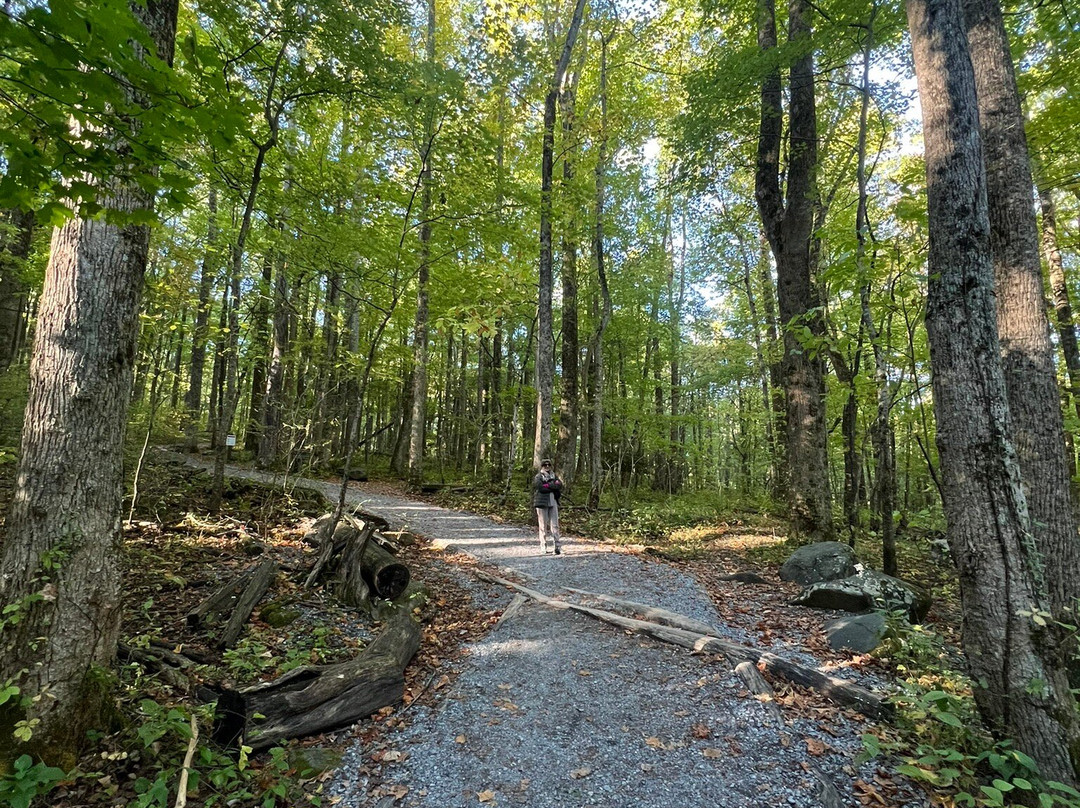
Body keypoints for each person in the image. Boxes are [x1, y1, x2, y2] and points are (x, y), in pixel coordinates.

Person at [532, 459, 563, 555]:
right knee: (543, 525)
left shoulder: (554, 476)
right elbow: (540, 487)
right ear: (542, 466)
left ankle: (557, 546)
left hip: (553, 502)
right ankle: (543, 546)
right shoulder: (538, 476)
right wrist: (552, 486)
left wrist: (548, 485)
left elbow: (559, 485)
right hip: (542, 503)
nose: (547, 466)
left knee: (555, 525)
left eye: (549, 465)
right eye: (545, 465)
# # # # #
What is being asked: Would you copy every line of the entries in which "right" appears?

Answer:
right knee: (543, 525)
right elbow: (540, 487)
right ear: (542, 466)
right ankle: (543, 546)
right shoulder: (538, 476)
right wrist: (552, 486)
right hip: (542, 503)
right eye: (545, 465)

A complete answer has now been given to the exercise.